Her Campus Logo Her Campus Logo
Wellness > Sex + Relationships

Getting Your Relationship Through Social Distancing

This article is written by a student writer from the Her Campus at GA Tech chapter.

So, it seems like coronavirus has officially taken the fun out of everything. Not only are we all holed up at home, with the day’s excitement coming in the form of someone not realizing their webcam is on during virtual lecture, but we also can’t go out or see anyone outside our homes. For most of us, that means that for the foreseeable future, there will be no more date nights, formals, study dates, nights out, sleepovers, dinners, or random encounters between classes with significant others. Whether you and your partner are self-isolating on the same campus or in different countries, it is extremely important to public health that both of you practice social distancing and stay inside. Even if, sadly, that might mean you aren’t going to see each other for a while.

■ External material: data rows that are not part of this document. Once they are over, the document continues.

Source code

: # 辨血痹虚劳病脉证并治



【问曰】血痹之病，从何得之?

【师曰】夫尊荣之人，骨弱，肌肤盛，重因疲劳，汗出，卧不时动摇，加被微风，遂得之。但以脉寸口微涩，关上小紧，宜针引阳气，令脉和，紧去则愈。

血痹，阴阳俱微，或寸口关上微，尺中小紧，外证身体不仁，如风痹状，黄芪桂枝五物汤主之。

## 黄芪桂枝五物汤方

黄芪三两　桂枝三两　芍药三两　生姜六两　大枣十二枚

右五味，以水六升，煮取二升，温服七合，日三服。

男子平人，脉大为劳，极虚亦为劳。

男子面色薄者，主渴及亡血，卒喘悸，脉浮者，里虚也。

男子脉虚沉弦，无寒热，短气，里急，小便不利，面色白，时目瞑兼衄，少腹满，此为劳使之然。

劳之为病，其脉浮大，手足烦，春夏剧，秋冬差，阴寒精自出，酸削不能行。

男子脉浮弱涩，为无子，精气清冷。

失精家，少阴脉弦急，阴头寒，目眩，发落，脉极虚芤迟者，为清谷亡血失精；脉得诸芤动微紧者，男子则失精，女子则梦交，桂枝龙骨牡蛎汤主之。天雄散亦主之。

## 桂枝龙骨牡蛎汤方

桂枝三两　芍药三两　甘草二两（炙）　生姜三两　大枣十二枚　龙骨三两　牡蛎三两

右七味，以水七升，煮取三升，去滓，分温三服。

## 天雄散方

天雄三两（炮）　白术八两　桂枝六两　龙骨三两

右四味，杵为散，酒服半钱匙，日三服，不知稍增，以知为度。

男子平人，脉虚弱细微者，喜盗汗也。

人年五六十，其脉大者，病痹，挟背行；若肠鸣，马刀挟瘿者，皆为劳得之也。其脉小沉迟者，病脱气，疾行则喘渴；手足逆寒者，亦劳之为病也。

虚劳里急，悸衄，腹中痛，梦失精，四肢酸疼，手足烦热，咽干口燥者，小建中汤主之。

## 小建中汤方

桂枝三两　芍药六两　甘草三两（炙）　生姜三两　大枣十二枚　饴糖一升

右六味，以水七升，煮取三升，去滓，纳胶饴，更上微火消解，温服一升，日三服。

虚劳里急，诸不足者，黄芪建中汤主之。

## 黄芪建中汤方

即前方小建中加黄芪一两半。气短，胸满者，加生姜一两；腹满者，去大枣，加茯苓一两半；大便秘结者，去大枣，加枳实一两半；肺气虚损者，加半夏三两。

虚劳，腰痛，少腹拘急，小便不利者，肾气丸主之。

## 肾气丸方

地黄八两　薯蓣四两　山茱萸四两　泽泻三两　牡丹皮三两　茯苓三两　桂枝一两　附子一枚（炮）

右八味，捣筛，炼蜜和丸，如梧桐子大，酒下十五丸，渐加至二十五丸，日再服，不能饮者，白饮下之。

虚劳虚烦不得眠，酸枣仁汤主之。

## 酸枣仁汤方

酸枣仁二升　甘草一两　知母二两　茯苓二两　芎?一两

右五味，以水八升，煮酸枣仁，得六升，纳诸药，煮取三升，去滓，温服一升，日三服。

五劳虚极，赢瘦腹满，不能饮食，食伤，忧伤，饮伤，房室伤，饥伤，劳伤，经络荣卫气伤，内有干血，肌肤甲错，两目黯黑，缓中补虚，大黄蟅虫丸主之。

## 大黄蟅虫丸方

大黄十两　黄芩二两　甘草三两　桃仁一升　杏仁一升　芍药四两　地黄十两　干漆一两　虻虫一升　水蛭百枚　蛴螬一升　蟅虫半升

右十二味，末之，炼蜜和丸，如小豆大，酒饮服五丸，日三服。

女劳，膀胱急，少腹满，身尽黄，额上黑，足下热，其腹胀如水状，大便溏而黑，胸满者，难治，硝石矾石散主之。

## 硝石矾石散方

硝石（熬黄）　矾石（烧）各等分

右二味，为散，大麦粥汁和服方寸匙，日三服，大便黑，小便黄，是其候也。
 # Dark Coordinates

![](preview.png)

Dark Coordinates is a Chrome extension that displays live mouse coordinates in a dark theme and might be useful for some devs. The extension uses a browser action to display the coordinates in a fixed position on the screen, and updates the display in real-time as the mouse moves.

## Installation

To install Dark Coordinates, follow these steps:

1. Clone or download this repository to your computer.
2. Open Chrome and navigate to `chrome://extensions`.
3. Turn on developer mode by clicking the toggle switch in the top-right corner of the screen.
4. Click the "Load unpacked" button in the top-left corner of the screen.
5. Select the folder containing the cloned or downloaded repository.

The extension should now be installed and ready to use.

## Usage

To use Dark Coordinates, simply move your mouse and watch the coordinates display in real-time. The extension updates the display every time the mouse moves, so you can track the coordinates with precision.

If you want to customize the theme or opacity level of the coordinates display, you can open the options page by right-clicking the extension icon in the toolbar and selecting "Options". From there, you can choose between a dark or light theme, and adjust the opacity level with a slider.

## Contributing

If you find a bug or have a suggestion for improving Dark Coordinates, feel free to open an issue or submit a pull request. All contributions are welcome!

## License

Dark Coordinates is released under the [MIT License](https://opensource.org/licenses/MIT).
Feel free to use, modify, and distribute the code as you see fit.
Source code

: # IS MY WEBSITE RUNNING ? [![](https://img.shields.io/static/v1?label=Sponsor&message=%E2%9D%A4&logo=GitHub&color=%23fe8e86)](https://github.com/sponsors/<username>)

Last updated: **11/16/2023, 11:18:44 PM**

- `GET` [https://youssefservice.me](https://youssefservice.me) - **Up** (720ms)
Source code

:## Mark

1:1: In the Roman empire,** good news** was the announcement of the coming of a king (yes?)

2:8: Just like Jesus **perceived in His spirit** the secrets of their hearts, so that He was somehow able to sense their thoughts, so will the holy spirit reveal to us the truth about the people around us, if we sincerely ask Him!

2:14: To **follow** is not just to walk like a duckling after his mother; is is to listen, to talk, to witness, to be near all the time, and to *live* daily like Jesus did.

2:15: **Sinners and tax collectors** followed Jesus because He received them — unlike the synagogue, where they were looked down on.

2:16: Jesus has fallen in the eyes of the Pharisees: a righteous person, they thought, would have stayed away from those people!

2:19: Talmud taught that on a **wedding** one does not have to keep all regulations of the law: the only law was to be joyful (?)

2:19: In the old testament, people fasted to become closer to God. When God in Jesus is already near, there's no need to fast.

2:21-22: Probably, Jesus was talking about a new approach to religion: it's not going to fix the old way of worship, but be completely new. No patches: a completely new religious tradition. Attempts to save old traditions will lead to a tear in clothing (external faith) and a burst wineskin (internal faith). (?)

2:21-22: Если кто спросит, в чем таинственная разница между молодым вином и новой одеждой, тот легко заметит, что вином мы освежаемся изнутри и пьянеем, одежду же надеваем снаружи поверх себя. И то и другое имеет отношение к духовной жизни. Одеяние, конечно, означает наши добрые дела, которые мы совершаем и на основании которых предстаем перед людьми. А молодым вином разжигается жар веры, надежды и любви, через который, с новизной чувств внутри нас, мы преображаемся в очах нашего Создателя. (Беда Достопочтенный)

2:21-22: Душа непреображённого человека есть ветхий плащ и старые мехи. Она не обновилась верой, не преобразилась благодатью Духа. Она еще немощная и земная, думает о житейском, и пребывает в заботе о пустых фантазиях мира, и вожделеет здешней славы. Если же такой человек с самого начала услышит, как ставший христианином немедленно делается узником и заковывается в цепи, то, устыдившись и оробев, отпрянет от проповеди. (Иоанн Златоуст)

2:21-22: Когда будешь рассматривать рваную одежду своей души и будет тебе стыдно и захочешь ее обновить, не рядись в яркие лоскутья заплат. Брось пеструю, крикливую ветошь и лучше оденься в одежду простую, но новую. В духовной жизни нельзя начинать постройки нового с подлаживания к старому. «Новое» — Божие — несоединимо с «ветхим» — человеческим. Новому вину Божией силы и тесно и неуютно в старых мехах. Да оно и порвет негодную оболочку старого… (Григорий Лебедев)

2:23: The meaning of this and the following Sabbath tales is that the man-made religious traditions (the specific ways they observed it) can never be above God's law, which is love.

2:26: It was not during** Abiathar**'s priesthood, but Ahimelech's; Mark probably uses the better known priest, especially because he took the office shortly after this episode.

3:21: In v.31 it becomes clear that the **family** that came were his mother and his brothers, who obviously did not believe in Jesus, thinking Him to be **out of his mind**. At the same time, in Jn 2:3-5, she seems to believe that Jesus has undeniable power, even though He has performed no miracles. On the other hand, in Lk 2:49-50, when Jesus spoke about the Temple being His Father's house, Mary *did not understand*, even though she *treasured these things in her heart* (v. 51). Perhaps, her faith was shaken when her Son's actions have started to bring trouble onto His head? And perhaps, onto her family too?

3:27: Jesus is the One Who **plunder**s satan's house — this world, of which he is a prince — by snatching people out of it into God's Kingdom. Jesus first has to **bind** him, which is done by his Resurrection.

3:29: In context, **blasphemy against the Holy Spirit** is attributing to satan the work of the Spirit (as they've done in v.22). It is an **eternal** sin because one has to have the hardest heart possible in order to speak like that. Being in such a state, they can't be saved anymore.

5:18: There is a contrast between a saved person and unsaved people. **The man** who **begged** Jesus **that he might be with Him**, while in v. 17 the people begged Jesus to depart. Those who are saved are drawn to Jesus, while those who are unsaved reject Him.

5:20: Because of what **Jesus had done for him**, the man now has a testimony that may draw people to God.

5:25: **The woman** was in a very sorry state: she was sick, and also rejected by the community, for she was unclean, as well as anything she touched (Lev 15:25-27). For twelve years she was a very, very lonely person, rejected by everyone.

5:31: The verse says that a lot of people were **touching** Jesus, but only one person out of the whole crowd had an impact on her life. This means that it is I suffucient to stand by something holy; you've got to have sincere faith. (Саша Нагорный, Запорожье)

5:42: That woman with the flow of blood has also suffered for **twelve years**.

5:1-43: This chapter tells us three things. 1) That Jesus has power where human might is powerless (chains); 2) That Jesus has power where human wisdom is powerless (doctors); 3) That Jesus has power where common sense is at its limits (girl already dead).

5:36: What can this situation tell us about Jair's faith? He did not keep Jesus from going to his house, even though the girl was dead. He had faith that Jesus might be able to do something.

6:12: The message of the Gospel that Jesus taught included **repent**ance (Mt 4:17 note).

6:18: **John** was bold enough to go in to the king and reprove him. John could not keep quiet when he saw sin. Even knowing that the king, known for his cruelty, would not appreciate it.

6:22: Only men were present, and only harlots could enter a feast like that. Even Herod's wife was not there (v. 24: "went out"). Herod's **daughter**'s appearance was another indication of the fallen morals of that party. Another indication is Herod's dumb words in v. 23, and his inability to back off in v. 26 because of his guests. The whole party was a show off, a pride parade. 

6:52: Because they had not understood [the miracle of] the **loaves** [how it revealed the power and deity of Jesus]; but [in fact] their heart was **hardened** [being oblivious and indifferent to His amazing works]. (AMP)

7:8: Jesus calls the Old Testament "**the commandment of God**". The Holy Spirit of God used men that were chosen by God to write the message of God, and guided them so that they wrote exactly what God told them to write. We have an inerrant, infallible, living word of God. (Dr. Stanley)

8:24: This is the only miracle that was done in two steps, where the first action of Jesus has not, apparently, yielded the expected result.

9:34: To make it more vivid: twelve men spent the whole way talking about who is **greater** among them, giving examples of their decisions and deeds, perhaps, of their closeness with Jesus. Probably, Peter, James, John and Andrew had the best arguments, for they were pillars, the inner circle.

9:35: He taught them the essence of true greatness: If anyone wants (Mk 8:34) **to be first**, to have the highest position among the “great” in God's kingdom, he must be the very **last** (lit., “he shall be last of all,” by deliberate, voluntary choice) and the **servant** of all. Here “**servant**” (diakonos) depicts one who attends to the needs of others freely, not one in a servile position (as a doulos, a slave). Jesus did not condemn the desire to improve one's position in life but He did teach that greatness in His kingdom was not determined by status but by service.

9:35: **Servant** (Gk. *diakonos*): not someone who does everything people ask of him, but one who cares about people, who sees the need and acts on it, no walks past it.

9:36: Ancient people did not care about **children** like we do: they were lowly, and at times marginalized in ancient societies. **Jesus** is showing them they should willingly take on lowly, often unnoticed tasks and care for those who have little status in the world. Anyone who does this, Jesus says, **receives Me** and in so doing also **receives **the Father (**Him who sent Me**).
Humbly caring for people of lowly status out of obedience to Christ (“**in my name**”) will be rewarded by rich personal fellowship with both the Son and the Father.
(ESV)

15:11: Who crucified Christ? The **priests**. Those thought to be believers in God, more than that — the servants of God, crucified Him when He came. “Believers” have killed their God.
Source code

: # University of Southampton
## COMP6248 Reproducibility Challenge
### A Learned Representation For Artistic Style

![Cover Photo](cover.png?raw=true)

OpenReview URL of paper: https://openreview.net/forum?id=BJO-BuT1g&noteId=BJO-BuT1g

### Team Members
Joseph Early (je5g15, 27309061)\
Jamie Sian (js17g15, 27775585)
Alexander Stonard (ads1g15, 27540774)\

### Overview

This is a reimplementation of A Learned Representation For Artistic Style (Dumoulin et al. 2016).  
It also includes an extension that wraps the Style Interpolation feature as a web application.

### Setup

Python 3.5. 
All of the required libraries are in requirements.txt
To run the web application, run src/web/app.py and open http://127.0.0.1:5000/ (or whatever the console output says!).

No one knows quite how long we will need to practice social distancing, but the general consensus seems to be: a while. Because we don’t know how long the current situation is going to last, it’s important that you treat this period of self-isolation as the new reality for your relationship. It won’t last forever, but it may last long enough to put a strain on your relationship if you don’t put in the effort to communicate and spend time together. You likely know better than anyone the best ways to show your partner you miss and appreciate them. Still, it can be hard to know where to start in such an unfamiliar format. I can’t claim to be an expert in socially distanced dating either, but hopefully, these tips can serve as a jumping off point for this new, strange world of romance.

1. Stay in touch!

Check in with your partner as often as you’re both comfortable with. It’s easy to feel like you’re drifting apart if you don’t talk as much as you did in the good old pre-COVID-19 days. That could mean texting from the moment you wake up to telling each other good night, sending each other quarantine-related tweets, or exchanging a few “How was your day?” texts before bed.

2. But make sure you’re communicating in real life, too

Phone and video calls feel a lot more personal than a text message does. They don’t have to be every day, but hearing your partner’s voice will help you to feel closer to them. Plus, if you’re going to have any arguments or serious conversations, it’s always better to have those in person. Or, um, as close to in person as you can get.

 

3. Virtual dates!

Almost as good as the real thing. Challenge them to a Game Pigeon game night, help each other study for your digitally-proctored assessments, order each other Postmates, introduce them to your pet, work on Duolingo vocab words, or just set aside an hour each week to FaceTime.

4. Movie nights

Use an app like Netflix Party or Kast to watch a TV show, movie, YouTube video, or true crime documentary at the same time. It’s never been easier to trade conspiracy theories about who the killer REALLY is.